Capturing CO2 directly from the atmosphere is as unfeasible as a $10-per-gallon tax on gas

Jan 12, 2012 09:36 GMT  ·  By
Anacortes Refinery (Tesoro), on the north end of March Point southeast of Anacortes, Washington; experts note that capturing emissions directly from the air is insanely expensive
   Anacortes Refinery (Tesoro), on the north end of March Point southeast of Anacortes, Washington; experts note that capturing emissions directly from the air is insanely expensive

Trapping harmful pollutants directly from the atmosphere using chemicals sounds like a suitable solution to curb the appalling levels of air pollution.

However, research led by experts from Stanford and MIT clearly indicates that the plan is viable only on paper, since the prohibitive costs of this method make it unsuitable.

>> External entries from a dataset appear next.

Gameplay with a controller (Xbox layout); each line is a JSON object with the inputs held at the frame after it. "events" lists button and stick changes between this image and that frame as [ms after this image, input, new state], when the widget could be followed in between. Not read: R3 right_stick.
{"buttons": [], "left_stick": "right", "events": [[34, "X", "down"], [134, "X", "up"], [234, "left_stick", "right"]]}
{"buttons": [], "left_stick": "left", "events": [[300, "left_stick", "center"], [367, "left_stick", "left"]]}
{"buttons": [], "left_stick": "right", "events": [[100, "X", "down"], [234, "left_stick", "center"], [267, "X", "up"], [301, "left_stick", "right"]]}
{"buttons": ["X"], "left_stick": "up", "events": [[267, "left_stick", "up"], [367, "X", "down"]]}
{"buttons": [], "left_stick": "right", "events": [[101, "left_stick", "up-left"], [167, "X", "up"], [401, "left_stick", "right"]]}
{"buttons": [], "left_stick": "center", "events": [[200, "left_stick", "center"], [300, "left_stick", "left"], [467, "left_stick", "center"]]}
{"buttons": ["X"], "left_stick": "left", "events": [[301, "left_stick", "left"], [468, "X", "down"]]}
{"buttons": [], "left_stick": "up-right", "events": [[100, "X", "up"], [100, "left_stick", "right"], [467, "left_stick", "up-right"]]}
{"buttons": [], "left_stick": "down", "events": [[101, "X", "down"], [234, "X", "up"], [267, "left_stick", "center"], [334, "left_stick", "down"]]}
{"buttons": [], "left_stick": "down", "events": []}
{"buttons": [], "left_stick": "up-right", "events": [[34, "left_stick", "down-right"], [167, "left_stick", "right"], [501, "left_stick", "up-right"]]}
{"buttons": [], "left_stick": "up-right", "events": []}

This theory is backed by a study published in the Proceedings of the National Academy of Sciences, revealing that capturing emissions from local sources, like refineries, big power plants and cement factories, can draw up a much more cost-efficient path of fighting low air quality.

Experts have even managed to estimate the investments required by both methods and price differences are indeed noticeable. If the direct air capture is evaluated at $1,000 (€786), trapping CO2 from its sources through power-plant scrubbers currently implemented only needs ten times less, up to $100 (€78.6).

Even though the first strategy is largely praised by scientists and considered somehow a modern Holy Grail, the same study reveals that applying it would burn a hole in our pockets just like a $10-per-gallon tax on gasoline.

Moreover, it would require a great amount of energy and taking it from traditional sources could mean that a higher concentration of CO2 could be emitted during the process, annihilating all efforts.

At this point in time, capturing and collecting emissions from power plants seems like a feasible alternative, mostly since a team of experts has already tested a cheap polymer suitable for this job.

In order to eradicate air pollution, governments have to find new means of shifting countries away from coal-burning processes.

"The concentration of CO2 in outside air is 300 times less than in the coal-fired flue gases emitted from a power plant. The lower atmospheric concentration makes removal from air much more expensive than removing CO2 directly from the flue gases at the source," explained Jennifer Wilcox, an environmental researcher and one of the co-authors of the study.